- _TASKS FOR THIS EXERCISE_:
1. Summarize the text on types of retirement communities in three sentences.
2. Answer these questions from the text on types of retirement communities:
(a) What age group are independent living communities often limited to?
(b) What living arrangements do assisted living communities usually take the form of?
(c) What kinds of therapy do skilled nursing communities typically provide?

- _PROVIDED TEXT_:
-------------------------

Types of Retirement Communities
Unsure of the type of retirement community you might be interested in? Don’t worry – no matter what type of community you choose, retirement communities of all stripes provide opportunities to live in an environment that will keep you safe and comfortable, and often surprisingly similar to what you might be paying to maintain a traditional residence. What follows a list of some of the most common types of retirement communities, what makes them different from the others, and what you can expect as a resident of one of these communities.
Click here to learn about the different types of retirement communities and how to answer the question does a CCRC make sense for you?
Independent Living Communities
The most common type of retirement community, these communities are often relegated to those 55 years or older. Most often seen in the form of apartment buildings, independent living communities can also consist of condos or even semi-detached and fully detached homes.
While there’s often no health care or assisted daily living services with these communities, they typically include amenities such as a pool or spa, access to a gym or exercise room, or a clubhouse or activity center. In fact, the only difference between an independent living community and your typical gated community is the age requirement!
Click here to read What is the Average Cost of an Independent Living Community?
Assisted Living Communities
Assisted living communities usually take the form of condo or apartment-style living arrangements and are often ideal for seniors or retirees who have specific physical or medical needs. These communities have full medical staff, similar to a nursing home, but offer much more independence and privacy than a skilled nursing environment would normally provide.
Skilled Nursing Communities
A skilled nursing community is appropriate for individuals who need assistance performing daily tasks. This is vastly different from an independent or assisted living community. Individuals who qualify for skilled nursing typically require assistance with meals and personal hygiene. These communities employ registered nurses and doctors, are capable of providing residents with care 24 hours a day, and typically provide physical, occupational, and speech therapy.

-------------------------

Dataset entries
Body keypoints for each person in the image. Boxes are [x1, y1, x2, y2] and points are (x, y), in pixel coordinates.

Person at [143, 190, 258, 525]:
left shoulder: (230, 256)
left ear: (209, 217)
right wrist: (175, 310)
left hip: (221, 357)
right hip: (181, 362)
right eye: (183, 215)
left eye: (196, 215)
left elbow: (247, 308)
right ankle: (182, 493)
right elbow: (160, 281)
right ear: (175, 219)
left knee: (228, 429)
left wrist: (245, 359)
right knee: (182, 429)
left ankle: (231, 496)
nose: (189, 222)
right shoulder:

-------------------------

- _RESPONSE LIST_:
1. Independent living communities are the most common type of retirement community. They are often limited to people 55 or older, usually lack health care services, and offer amenities such as pools, gyms, or clubhouses. Assisted living communities have full medical staff but more independence and privacy than skilled nursing, while skilled nursing communities serve people who need help with daily tasks and provide round-the-clock care and therapy.

2.
(a) Those 55 years or older.
(b) Condo or apartment-style living arrangements.
(c) Physical, occupational, and speech therapy.